16/06/2017

Closing Time - Tom Waits

Track List:

1. Ol' '55
2. I Hope That I Don't Fall in Love With You
3. Virginia Avenue
4. Old Shoes (& Picture Postcards)
5. Midnight Lullaby
6. Martha
7. Rosie
8. Lonely
9. Ice Cream Man
10. Little Trip to Heaven (on the Wings of Your Love)
11. Grapefruit Moon
12. Closing Time

Running time: 45 minutes
Released: 1973
[Geordie accent]Day three in the Big Brother House[/Geordie]... or the third successive day I get a post done, anyway.

Going back in time to before I was born, to old, old Waits material, not much of which is immediately familiar to me by name, though Waits is Waits. I expect these to rattle through; 12 tracks in 45 minutes. Short, radio friendly lengths.

The first thing that hits me is that the recording level is quiet. I have to turn the volume up to get a good read on Ol' 55 as it starts. It sounds... more melodic and standard than the Waits material I am closer to. I am, sadly, interrupted even before this first track is done. Another mid-tune pause then.It strikes me on resuming the play that I do recognise the song, or at least it carries one of those "familiar" vibes - you know the type: can't place it exactly, but sure you have heard it several times before. The sort that make you go "Oh, that's what it was" when you find out or remember.

This, then, seems to be Waits before Waits became what he is known for now - all gruff and dark and experimental. Whilst it is no surprise that a younger Tom Waits had a slightly more tuneful voice than the one I became accustomed to from his later work, I am slightly surprised by the melodies being more traditional in form. As I finish typing that sentence we hit the start of Virginia Avenue with its bluesy sway. Oh, yes please. more of this. Perhaps not the best fit for the blue skies outside but a glorious sound and mood all the same. I had been starting to feel more human again, but a bad night's sleep last night has set me back a bit on that score so the low tempo and laid back rhythm induce a yawn - of genuine sleepiness not boredom.

I suppose I might have been really harsh on this in another time. Words like "generic" and "ten-a-penny" and other such epithets for common forms of easily accessible music may have spewed from my fingers or my mouth. I find myself shying away from such vitriol these days; whilst I am as averse to mass-manufactured music as ever, I am more chilled about it just not being for me. With respect to these Waits tunes though... well, I don't have tonnes of stuff like this as my library doesn't skew towards 70s easy listening. The combination of the performer's magnetism, the scarcity of such tracks in my collection and my belated recognition that accessible or popular doesn't have to be bad... well, I can just sit back and enjoy it for what it is. On that score, I don't think it is a patch on, say, Alice (my personal high water mark for Waits, as I am sure I have said before) but it is a nice collection of songs all the same.

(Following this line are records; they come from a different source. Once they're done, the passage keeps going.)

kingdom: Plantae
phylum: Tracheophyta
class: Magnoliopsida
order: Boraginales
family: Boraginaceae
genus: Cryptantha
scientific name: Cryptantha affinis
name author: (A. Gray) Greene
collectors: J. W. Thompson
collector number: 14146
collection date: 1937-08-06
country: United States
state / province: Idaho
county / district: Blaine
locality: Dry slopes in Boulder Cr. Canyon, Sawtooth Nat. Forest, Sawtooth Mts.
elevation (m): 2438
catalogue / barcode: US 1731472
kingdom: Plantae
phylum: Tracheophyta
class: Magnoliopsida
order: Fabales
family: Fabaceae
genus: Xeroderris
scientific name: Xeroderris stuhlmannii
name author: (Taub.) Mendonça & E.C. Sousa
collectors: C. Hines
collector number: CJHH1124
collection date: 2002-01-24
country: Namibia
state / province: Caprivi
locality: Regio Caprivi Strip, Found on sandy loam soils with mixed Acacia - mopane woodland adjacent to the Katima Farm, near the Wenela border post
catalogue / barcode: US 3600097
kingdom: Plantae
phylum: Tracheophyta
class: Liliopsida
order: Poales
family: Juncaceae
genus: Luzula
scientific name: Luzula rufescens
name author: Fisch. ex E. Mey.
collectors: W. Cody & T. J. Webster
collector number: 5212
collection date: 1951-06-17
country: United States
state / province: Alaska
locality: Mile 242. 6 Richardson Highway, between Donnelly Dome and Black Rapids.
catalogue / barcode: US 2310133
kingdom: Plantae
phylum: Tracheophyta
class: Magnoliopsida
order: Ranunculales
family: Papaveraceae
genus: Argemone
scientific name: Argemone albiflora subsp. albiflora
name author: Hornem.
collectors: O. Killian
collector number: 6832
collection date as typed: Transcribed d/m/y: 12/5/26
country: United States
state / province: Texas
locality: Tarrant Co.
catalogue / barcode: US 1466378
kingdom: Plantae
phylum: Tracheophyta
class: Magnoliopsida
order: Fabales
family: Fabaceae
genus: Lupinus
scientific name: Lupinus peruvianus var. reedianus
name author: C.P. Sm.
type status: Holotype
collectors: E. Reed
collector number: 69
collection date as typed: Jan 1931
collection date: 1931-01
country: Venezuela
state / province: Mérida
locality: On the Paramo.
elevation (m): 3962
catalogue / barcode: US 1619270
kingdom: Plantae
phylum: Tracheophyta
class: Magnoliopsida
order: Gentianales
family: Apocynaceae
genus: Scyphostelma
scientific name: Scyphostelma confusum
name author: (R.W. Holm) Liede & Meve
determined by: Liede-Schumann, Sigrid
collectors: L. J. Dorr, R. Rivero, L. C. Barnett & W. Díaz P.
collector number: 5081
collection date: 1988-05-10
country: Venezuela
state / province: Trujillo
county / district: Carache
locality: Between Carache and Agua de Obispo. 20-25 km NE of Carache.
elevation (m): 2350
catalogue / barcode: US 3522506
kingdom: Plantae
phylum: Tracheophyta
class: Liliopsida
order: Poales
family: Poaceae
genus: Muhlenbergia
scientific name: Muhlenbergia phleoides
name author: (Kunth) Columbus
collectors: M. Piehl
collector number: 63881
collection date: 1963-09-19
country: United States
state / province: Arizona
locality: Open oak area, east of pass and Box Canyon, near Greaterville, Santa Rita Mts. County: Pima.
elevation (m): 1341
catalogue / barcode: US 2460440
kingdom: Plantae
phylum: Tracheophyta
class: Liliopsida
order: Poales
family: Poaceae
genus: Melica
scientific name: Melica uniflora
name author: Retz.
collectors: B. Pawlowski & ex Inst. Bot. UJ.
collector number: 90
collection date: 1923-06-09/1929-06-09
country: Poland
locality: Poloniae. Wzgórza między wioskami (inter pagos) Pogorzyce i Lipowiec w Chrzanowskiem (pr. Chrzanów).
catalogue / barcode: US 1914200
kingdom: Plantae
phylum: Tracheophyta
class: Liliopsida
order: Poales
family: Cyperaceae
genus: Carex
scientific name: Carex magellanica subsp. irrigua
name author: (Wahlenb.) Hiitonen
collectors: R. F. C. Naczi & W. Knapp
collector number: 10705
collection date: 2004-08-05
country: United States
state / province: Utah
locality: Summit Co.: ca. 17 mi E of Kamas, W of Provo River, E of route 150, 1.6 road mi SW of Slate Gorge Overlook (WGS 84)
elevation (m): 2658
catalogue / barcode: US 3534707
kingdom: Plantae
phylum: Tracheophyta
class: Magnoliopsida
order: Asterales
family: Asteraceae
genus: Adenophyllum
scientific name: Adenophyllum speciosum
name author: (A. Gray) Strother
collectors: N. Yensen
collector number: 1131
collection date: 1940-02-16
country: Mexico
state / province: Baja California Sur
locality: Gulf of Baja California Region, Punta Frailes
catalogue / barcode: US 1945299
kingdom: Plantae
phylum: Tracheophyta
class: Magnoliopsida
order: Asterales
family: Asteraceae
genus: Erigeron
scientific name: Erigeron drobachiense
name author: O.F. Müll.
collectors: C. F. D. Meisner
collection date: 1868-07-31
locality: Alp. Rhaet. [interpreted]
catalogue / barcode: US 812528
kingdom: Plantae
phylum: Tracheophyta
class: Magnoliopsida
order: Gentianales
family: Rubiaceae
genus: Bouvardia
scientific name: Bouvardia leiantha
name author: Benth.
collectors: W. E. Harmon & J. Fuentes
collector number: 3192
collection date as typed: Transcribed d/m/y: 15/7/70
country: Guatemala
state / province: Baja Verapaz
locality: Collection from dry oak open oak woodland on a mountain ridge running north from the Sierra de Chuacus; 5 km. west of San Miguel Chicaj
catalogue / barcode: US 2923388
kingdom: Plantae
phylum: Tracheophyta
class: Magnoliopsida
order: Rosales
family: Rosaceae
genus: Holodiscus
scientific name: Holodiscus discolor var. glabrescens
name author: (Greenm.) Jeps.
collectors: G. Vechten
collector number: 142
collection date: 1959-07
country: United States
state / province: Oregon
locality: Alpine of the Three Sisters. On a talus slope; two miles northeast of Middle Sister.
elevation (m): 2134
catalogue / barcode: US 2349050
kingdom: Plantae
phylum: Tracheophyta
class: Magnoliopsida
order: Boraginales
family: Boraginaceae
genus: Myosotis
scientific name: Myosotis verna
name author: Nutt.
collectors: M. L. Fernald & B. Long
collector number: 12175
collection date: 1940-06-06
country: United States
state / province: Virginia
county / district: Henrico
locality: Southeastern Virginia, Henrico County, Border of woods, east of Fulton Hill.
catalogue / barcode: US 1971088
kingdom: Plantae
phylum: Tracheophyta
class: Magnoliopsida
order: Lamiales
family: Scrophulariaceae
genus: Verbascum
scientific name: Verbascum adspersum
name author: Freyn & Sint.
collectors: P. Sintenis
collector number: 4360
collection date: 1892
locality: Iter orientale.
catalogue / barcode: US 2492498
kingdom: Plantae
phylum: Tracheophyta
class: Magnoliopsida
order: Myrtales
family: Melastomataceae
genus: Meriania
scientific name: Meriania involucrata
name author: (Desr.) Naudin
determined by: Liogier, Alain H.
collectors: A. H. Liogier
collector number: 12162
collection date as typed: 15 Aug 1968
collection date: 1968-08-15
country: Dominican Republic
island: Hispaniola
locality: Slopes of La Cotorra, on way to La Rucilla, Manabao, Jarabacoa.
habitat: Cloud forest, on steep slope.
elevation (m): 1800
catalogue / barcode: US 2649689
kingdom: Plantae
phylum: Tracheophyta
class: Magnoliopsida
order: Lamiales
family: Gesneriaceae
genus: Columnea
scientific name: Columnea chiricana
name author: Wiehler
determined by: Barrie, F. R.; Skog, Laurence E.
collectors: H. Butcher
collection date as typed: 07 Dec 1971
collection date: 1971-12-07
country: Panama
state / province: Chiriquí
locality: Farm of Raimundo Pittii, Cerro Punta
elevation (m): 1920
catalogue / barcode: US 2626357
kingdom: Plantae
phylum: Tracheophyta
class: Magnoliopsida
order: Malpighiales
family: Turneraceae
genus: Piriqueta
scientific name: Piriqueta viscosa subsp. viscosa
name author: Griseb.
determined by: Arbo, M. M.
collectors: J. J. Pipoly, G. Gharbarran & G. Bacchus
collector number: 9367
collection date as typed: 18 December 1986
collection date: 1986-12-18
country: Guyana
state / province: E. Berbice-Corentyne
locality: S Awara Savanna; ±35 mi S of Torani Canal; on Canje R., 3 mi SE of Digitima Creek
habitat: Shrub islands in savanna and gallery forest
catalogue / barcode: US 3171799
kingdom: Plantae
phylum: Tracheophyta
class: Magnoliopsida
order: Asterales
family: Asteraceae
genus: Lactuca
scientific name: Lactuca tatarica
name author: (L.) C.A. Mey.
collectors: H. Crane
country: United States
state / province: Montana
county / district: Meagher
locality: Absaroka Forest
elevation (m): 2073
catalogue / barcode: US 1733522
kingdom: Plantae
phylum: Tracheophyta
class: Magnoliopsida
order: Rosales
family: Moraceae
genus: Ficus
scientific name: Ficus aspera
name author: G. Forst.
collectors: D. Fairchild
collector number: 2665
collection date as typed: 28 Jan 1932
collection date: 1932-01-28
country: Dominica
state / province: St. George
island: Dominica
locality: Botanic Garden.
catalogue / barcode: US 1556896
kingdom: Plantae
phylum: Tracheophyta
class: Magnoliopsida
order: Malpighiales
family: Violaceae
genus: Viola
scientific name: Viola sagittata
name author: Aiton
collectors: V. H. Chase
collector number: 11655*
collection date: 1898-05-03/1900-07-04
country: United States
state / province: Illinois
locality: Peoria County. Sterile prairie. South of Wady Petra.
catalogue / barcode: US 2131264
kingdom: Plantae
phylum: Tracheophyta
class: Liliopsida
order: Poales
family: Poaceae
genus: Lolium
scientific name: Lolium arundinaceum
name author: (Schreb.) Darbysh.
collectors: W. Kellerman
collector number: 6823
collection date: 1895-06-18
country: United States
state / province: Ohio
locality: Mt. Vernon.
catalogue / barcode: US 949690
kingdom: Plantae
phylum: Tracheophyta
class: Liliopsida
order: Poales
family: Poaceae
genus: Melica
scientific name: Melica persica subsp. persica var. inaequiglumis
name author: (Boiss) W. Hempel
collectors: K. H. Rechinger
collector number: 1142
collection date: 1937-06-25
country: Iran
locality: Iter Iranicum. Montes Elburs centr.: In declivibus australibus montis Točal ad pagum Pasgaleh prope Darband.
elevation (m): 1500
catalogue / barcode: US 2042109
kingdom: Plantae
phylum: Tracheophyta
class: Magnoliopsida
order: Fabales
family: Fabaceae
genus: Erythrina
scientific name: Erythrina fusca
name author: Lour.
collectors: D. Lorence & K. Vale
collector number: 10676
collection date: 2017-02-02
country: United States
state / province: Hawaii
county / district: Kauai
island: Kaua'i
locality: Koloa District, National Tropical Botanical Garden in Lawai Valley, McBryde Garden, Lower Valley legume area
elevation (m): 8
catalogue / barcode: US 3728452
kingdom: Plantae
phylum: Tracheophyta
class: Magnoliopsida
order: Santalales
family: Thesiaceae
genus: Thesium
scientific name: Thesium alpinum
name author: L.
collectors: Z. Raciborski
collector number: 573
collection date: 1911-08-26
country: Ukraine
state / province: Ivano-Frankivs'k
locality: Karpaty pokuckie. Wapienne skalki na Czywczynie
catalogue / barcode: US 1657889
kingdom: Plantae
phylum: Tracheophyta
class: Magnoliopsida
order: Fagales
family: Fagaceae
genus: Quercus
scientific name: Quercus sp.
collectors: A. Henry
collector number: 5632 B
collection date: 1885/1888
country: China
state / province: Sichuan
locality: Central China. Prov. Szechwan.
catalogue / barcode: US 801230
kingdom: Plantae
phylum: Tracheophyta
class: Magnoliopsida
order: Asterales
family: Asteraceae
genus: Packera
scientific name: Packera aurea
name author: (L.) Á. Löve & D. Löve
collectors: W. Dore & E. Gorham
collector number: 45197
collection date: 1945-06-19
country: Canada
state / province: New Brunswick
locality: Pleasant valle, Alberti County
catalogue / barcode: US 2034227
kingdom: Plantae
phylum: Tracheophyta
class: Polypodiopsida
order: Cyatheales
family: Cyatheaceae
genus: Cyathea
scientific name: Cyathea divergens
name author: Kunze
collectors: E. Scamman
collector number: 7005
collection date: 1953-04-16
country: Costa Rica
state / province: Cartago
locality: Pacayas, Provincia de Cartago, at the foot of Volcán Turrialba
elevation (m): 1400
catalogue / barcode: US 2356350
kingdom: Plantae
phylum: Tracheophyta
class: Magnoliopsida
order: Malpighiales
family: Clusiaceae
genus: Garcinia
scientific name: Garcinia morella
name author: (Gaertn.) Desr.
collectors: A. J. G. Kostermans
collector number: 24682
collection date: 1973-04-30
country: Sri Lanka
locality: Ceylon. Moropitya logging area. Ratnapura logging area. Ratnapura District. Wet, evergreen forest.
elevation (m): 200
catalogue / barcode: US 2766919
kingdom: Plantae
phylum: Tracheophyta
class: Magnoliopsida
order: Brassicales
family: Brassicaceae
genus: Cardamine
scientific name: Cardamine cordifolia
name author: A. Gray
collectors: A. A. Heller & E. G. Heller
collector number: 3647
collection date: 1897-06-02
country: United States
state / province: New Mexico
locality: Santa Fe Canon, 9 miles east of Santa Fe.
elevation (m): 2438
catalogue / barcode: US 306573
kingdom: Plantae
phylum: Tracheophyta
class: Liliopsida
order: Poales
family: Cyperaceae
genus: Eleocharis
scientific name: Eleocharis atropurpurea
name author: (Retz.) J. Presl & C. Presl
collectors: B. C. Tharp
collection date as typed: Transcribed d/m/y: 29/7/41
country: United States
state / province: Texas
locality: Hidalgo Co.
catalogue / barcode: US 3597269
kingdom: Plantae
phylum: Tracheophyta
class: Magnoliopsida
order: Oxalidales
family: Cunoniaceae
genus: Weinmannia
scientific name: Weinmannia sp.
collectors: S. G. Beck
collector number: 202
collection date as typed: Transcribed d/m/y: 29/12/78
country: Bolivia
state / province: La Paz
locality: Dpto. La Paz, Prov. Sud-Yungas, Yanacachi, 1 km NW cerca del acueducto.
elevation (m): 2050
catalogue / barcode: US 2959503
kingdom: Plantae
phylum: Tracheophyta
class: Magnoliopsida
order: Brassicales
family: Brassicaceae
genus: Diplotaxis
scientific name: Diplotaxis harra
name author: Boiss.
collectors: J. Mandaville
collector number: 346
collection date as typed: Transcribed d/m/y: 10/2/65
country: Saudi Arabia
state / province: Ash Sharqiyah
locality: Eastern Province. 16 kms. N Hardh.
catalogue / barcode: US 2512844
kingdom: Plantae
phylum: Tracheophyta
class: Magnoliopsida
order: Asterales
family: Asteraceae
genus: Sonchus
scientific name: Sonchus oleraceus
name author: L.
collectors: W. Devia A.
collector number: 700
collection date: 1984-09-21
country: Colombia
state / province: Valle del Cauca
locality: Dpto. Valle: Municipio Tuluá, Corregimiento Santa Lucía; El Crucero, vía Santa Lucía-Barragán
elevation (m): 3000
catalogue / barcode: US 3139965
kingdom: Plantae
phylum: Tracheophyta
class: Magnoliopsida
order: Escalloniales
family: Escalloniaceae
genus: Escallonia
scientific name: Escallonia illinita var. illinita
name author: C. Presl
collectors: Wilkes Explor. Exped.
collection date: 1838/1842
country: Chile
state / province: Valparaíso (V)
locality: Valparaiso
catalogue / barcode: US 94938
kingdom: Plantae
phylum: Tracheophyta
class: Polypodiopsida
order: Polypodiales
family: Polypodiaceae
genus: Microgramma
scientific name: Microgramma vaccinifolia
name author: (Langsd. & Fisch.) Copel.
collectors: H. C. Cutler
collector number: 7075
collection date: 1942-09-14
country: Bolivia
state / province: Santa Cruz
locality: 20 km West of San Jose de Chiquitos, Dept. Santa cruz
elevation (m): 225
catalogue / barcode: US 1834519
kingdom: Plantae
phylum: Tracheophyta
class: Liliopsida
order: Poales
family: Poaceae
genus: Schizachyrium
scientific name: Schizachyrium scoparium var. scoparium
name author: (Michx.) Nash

The last paragraph reads like a sum-up, but I am only half way through, and finding my ear drawn to the piano on Martha. It doesn't sound completely in tune... it has an echoey, off-note quality to it that reminds me of the piano tunes played in saloon scenes in westerns. A particular affectation of American playing, it seems to me, whether a style affected by the pianist of a deliberate tuning I cannot tell, but I don't associate this kind of "swimming pool" sound to any European artistes. The two tracks named after women seem to merge together in my consciousness, though the twangy-ness of the piano is definitely toned down on Rosie, and it is only the slow, appropriately lonely sounds of Lonely that snap me out of a haze.

Here Waits sounds distant, and with only the piano keys for company he creates an impression of himself on a big stage in an empty auditorium, a sole spotlight on him, a shred of sound just about carrying to the exit that you watch from as he plays, slumped over the keyboard in despair. Say what you want about Tom Waits, his ability to conjure images in the mind of this listener is pretty much second-to-none. We are through that charade and onto an unexpectedly jaunty track, that only gets jauntier as it gets past the intro, doubling down on the jaunt? I like that, and find my foot tapping its appreciation, too. What a contrast from track to track. Out-back mercy-killing in the middle of nowhere to life and soul of a happening party in the blink of an eye.

I really like how this album shifts around tonally. Bluesy for the most part, there are jazzier numbers and plainer "entertainer" faire too. The mix means that none of them get too much - and you don't end up lamenting that Waits is not really a bluesman, or a jazz cat or whatever, but his own thing altogether which takes in aspects of each. On this collection I find myself most drawn to the slowest, lowest tracks, even when Grapefruit Moon has Waits' voice at its wobbliest. The laments, that's what hit me, regret dripping from every note. As Sinatra once sang: regrets, I've had a few (that's a tag I didn't expect to be using).

The title track, Closing Time, is an instrumental, sad and listless - it doesn't hit the moody notes of Grapefruit Moon or despondency of Lonely but it carries that same kind of regretful air from first note to last, and it seems a fitting way to close a disc.